Gehorsam passt nicht in den Wortschatz und Tugendkatalog,
den wir zur Bewältigung unserer krisendurchtränkten
Gegenwart brauchen. Wollen wir Kinder, die ihren Eltern
(welche mitgeholfen haben, die Welt an den Abgrund zu
steuern) gehorsam sind? Übrigens stelle ich mir manchmal
auch die umgekehrte Frage: Wollen wir wirklich Eltern sein,
die ihren Kindern kaum widersprechen und ihnen vorauseilend
Stein um Stein aus dem Weg räumen?
Im Grossen stehen uns die schrecklichen Konsequenzen
eines blinden, ausweglosen Gehorsams vor Augen –
längst nicht nur mit Blick auf mordende, vergewaltigende
und selber
tragisch ihr Leben opfernde russische Soldaten.

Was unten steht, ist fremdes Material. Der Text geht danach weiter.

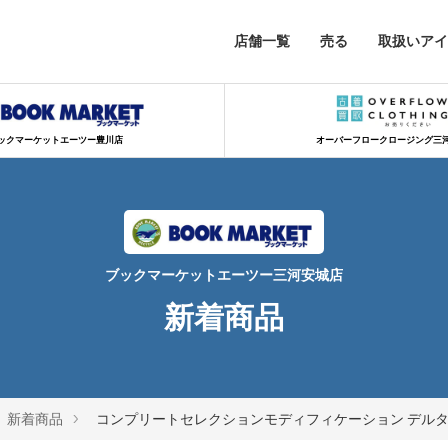
店舗一覧
売る
取扱いアイ
ックマーケットエーツー豊川店
オーバーフロークロージング三
ブックマーケットエーツー三河安城店
新着商品
新着商品
コンプリートセレクションモディフィケーション デルタ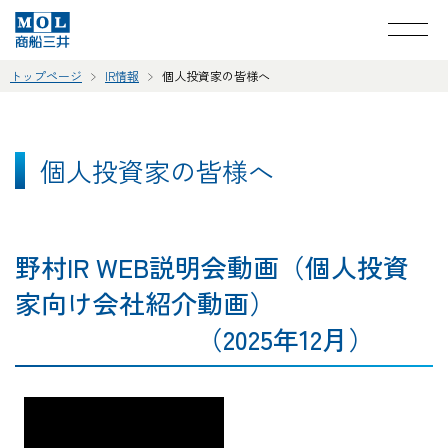
トップページ
IR情報
個人投資家の皆様へ
個人投資家の皆様へ
野村IR WEB説明会動画（個人投資
家向け会社紹介動画）
（2025年12月）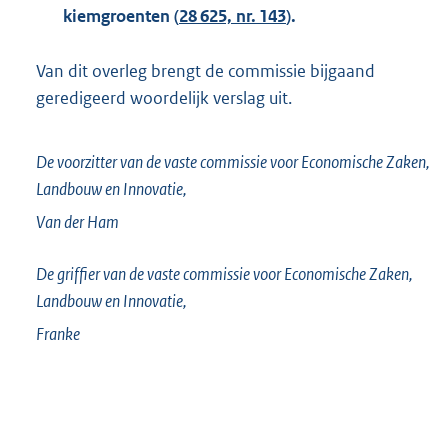
kiemgroenten (
28 625, nr. 143
).
Van dit overleg brengt de commissie bijgaand
geredigeerd woordelijk verslag uit.
De voorzitter van de vaste commissie voor Economische Zaken,
Landbouw en Innovatie,
Van der Ham
De griffier van de vaste commissie voor Economische Zaken,
Landbouw en Innovatie,
Franke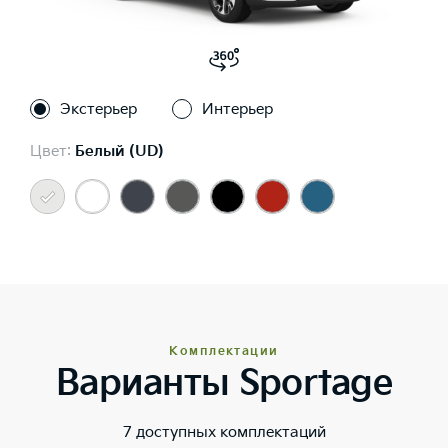
Экстерьер
Интерьер
Цвет:
Белый (UD)
Комплектации
Варианты Sportage
7 доступных комплектаций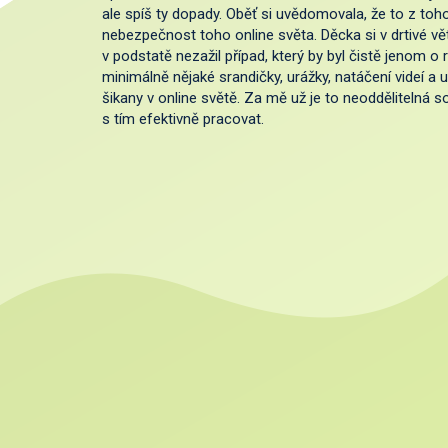
ale spíš ty dopady. Oběť si uvědomovala, že to z toh
nebezpečnost toho online světa. Děcka si v drtivé v
v podstatě nezažil případ, který by byl čistě jenom o
minimálně nějaké srandičky, urážky, natáčení videí a 
šikany v online světě. Za mě už je to neoddělitelná so
s tím efektivně pracovat.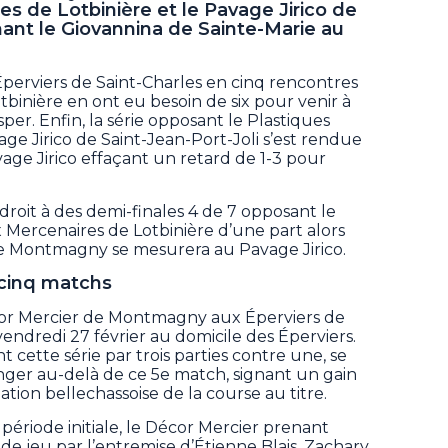
s de Lotbinière et le Pavage Jirico de
gnant le Giovannina de Sainte-Marie au
Éperviers de Saint-Charles en cinq rencontres
tbinière en ont eu besoin de six pour venir à
er. Enfin, la série opposant le Plastiques
e Jirico de Saint-Jean-Port-Joli s’est rendue
Pavage Jirico effaçant un retard de 1-3 pour
roit à des demi-finales 4 de 7 opposant le
 Mercenaires de Lotbinière d’une part alors
de Montmagny se mesurera au Pavage Jirico.
cinq matchs
écor Mercier de Montmagny aux Éperviers de
vendredi 27 février au domicile des Éperviers.
cette série par trois parties contre une, se
onger au-delà de ce 5e match, signant un gain
mation bellechassoise de la course au titre.
a période initiale, le Décor Mercier prenant
 de jeu par l’entremise d’Étienne Blais. Zachary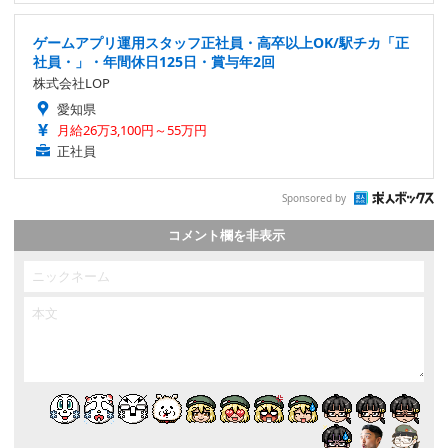
ゲームアプリ運用スタッフ正社員・高卒以上OK/駅チカ「正
社員・」・年間休日125日・賞与年2回
株式会社LOP
愛知県
月給26万3,100円～55万円
正社員
Sponsored by
コメント欄を非表示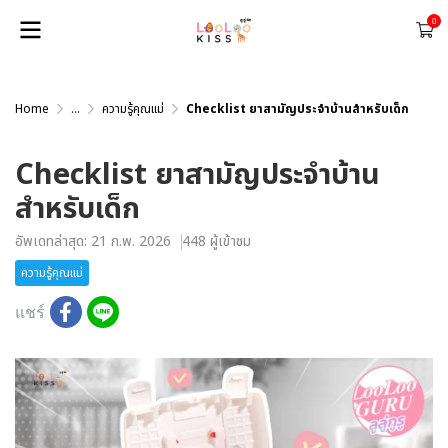
0
Home
...
ความรู้คุณแม่
Checklist ยาสามัญประจำบ้านสำหรับเด็ก
Checklist ยาสามัญประจำบ้าน
สำหรับเด็ก
อัพเดทล่าสุด: 21 ก.พ. 2026
448 ผู้เข้าชม
ความรู้คุณแม่
แชร์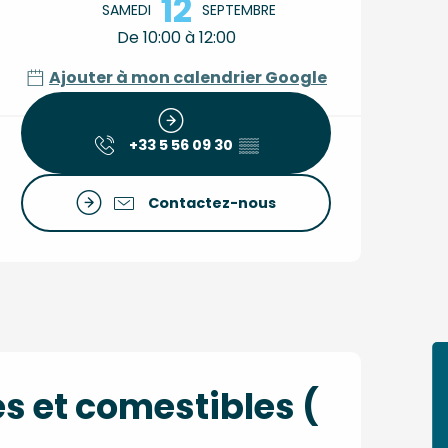
12
SAMEDI
SEPTEMBRE
De 10:00 à 12:00
Ajouter à mon calendrier Google
+33 5 56 09 30
▒▒
Contactez-nous
s et comestibles (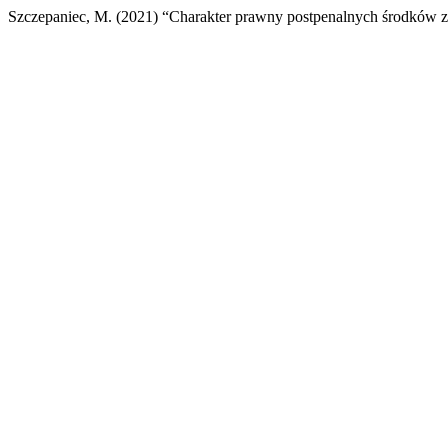
Szczepaniec, M. (2021) “Charakter prawny postpenalnych środków 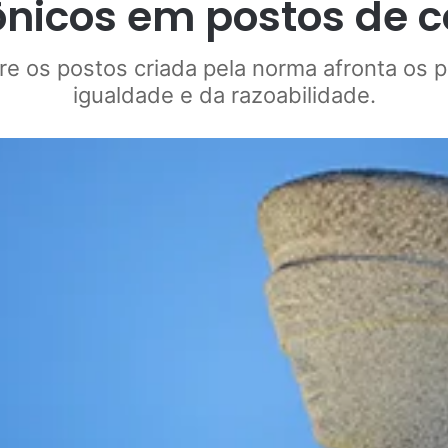
rônicos em postos de 
tre os postos criada pela norma afronta os p
igualdade e da razoabilidade.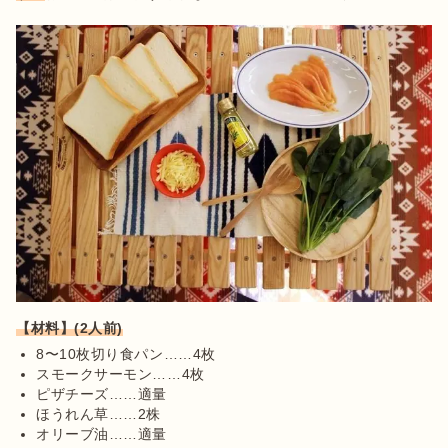
【材料】(2人前)
8〜10枚切り食パン……4枚
スモークサーモン……4枚
ピザチーズ……適量
ほうれん草……2株
オリーブ油……適量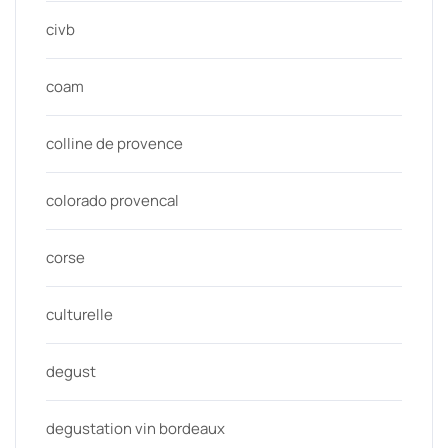
civb
coam
colline de provence
colorado provencal
corse
culturelle
degust
degustation vin bordeaux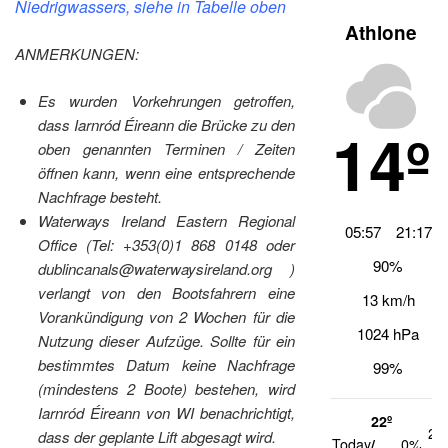
Niedrigwassers, siehe in Tabelle oben
Athlone
ANMERKUNGEN:
Es wurden Vorkehrungen getroffen,
dass Iarnród Éireann die Brücke zu den
14º
oben genannten Terminen / Zeiten
öffnen kann, wenn eine entsprechende
Nachfrage besteht.
Waterways Ireland Eastern Regional
05:57
21:17
Office (Tel: +353(0)1 868 0148 oder
90%
dublincanals@waterwaysireland.org )
verlangt von den Bootsfahrern eine
13 km/h
Vorankündigung von 2 Wochen für die
1024 hPa
Nutzung dieser Aufzüge. Sollte für ein
bestimmtes Datum keine Nachfrage
99%
(mindestens 2 Boote) bestehen, wird
Iarnród Éireann von WI benachrichtigt,
22º
21
dass der geplante Lift abgesagt wird.
Today
/
0%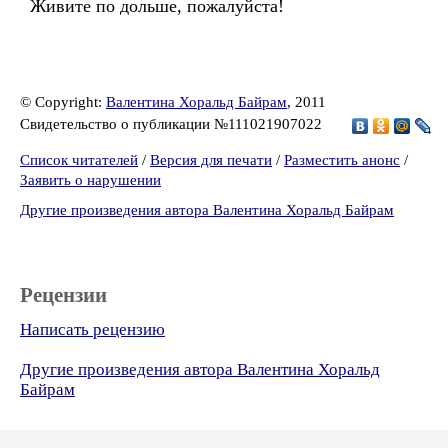
Живите по дольше, пожалуйста!
© Copyright:
Валентина Хоральд Байрам
, 2011
Свидетельство о публикации №111021907022
Список читателей
/
Версия для печати
/
Разместить анонс
/
Заявить о нарушении
Другие произведения автора Валентина Хоральд Байрам
Рецензии
Написать рецензию
Другие произведения автора Валентина Хоральд
Байрам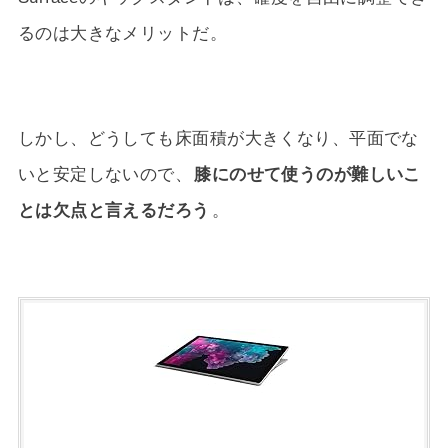
るのは大きなメリットだ。
しかし、どうしても床面積が大きくなり、平面でな
いと安定しないので、
膝にのせて使うのが難しいこ
とは欠点と言えるだろう
。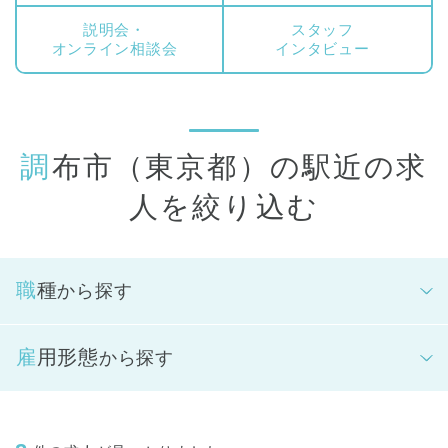
説明会・
スタッフ
オンライン相談会
インタビュー
調布市（東京都）の駅近の求
人を絞り込む
職種
から探す
雇用形態
から探す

«Jeden Tag», sagt Dorothee Sölle über Jesus, «habe ich
Angst, dass er umsonst gestorben ist, weil er in unseren
Kirchen
verscharrt ist, weil wir seine Revolution verraten
haben in Gehorsam und Angst vor den Behörden.»
Gottes Stimme zu gehorchen, verstehe ich nicht als eine
der Formen von Gehorsam gegenüber Autoritäten. Sondern
als das pure Gegenteil. Als Ermutigung zum Ungehorsam,
wenn Friede, Gerechtigkeit und die Schöpfung bedroht sind.
Als Bekräftigung des Regenbogen-Bündnisses für das Leben,
wenn die Würde von Menschen, von Kindern und Eltern,
von Tieren und aller Kreatur auf dem Spiel steht.